In a groundbreaking initiative, a scientific conference opened the door for paper submissions from all scientific disciplines, but with an intriguing stipulation: most of the work had to be undertaken by AI. Dubbed Agents4Science 2025, this virtual event on October 22 showcased the developments of artificial intelligence agents—systems that synergize large language models with other resources to tackle complex tasks.
AI agents took charge at every stage, from developing hypotheses to analyzing data and delivering the initial round of peer reviews, while human reviewers evaluated the leading submissions. Ultimately, 48 out of 314 papers were chosen, each required to elaborate on the collaboration between human researchers and AI throughout the research and writing phases.
“We’re witnessing a fascinating shift in paradigms,” remarked James Zou, a Stanford University computer scientist and co-organizer of the conference. “Researchers are beginning to consider AI as a collaborative scientist.”
Currently, most scientific journals and conferences prohibit AI coauthors and restrict peer reviewers from depending on AI tools. These regulations are designed to mitigate hallucinations and related concerns associated with AI’s employment. However, this stance complicates the assessment of AI’s efficacy in scientific inquiry. The goal of Agents4Science was to delve into this issue, described by Zou as an experimental approach, with all submissions available for public examination.
During the virtual conference, human participants presented AI-augmented research across various fields, including economics, biology, and engineering. Min Min Fong, an economist at UC Berkeley, worked alongside AI to analyze car-towing data in San Francisco, discovering that eliminating high towing fees supported low-income individuals in retaining their vehicles.
“AI significantly facilitated our computational tasks,” acknowledged Fong, yet she cautioned that, “it’s essential to approach AI usage with caution.”
For instance, the AI consistently cited incorrect dates regarding the implementation of the towing fee waiver, prompting Fong to verify the information against the original source to correct the mistake. “The essential scientific work remains driven by humans,” she stated.
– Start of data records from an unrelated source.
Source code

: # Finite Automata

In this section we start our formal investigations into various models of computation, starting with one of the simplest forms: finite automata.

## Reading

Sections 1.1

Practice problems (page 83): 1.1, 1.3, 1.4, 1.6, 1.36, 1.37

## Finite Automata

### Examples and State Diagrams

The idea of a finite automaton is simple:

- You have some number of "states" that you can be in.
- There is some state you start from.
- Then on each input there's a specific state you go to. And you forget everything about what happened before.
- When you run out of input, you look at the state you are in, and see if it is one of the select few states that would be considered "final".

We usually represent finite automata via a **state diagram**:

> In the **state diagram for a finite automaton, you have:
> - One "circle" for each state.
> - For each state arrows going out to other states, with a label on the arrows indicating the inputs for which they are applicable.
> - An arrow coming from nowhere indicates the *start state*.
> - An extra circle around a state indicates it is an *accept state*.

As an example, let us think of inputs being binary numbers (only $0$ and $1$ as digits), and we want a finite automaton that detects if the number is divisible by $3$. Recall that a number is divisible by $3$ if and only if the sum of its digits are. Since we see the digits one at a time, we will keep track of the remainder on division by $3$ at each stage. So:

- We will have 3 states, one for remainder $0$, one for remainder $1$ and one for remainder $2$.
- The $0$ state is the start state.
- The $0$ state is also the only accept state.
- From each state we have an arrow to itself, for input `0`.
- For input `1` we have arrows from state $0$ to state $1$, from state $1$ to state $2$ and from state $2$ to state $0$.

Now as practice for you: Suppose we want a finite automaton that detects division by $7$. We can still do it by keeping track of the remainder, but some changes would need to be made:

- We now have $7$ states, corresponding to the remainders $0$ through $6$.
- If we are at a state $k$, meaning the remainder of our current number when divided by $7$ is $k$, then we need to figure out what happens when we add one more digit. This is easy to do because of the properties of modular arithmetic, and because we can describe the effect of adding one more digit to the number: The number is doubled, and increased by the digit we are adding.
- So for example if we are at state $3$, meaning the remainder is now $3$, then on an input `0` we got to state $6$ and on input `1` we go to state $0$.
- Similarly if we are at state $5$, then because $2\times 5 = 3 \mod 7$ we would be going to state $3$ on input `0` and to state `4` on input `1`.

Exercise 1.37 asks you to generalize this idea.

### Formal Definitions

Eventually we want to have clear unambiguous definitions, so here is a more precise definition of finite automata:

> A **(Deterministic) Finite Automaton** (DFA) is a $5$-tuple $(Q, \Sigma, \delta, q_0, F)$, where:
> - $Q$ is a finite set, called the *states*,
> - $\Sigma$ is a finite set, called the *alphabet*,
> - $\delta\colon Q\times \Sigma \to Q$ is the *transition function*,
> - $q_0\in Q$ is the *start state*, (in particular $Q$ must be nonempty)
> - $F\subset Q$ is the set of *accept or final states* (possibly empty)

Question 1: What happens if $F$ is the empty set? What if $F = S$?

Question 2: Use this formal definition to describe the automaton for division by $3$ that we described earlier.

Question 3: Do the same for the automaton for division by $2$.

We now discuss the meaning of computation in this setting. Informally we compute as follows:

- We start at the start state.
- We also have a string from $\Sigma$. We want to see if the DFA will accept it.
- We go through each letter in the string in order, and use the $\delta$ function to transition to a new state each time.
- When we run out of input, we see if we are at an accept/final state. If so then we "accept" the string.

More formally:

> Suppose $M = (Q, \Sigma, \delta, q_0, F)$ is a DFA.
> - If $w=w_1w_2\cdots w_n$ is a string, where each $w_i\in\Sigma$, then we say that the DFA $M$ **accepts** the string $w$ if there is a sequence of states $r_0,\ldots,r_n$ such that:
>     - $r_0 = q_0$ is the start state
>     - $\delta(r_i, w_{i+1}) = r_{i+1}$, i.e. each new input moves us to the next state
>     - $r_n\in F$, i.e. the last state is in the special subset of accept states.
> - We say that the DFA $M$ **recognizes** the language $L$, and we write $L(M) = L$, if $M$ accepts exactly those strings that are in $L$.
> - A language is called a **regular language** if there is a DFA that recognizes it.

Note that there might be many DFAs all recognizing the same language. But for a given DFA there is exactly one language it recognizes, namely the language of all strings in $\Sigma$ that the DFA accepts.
Risa Wechsler, a computational astrophysicist at Stanford and a reviewer for the submissions, reported mixed outcomes. While she found the papers to be technically valid, she noted, “they lacked both interest and significance.” She expressed enthusiasm for AI’s research potential but remained skeptical about the ability of current AI agents to “formulate robust scientific inquiries.” Additionally, she remarked that AI’s technical capabilities could sometimes obscure poor scientific reasoning.
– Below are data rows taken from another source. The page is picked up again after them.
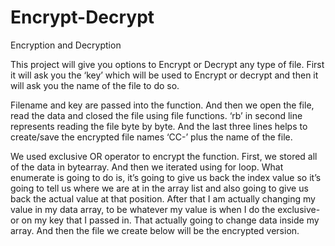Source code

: # Encrypt-Decrypt
Encryption and Decryption

This project will give you options to Encrypt or Decrypt any type of 
file. First it will ask you the ‘key’ which will be used to Encrypt or 
decrypt and then it will ask you the name of the file to do so.

Filename and key are passed into the function. And then we open the file, read the data and closed the file
using file functions. ‘rb’ in second line represents reading the file byte 
by byte. And the last three lines helps to create/save the encrypted file 
names ‘CC-’ plus the name of the file. 

We used exclusive OR operator to encrypt the function. First, we 
stored all of the data in bytearray. And then we iterated using for loop.
What enumerate is going to do is, it’s going to give us back the index 
value so it’s going to tell us where we are at in the array list and also
going to give us back the actual value at that position. After that I am 
actually changing my value in my data array, to be whatever my value
is when I do the exclusive-or on my key that I passed in. That actually 
going to change data inside my array. And then the file we create below will be the encrypted version.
Nonetheless, there were promising signs for AI’s future in scientific endeavors. Silvia Terragni, a machine learning engineer at Upwork in San Francisco, mentioned she provided ChatGPT with contextual information regarding her company’s challenges and asked for paper proposals. “One of them ended up being a winner,” she noted, recognized among the top three submissions at the conference, which focused on leveraging AI reasoning in job marketplaces. “I believe AI can indeed generate innovative ideas,” she said.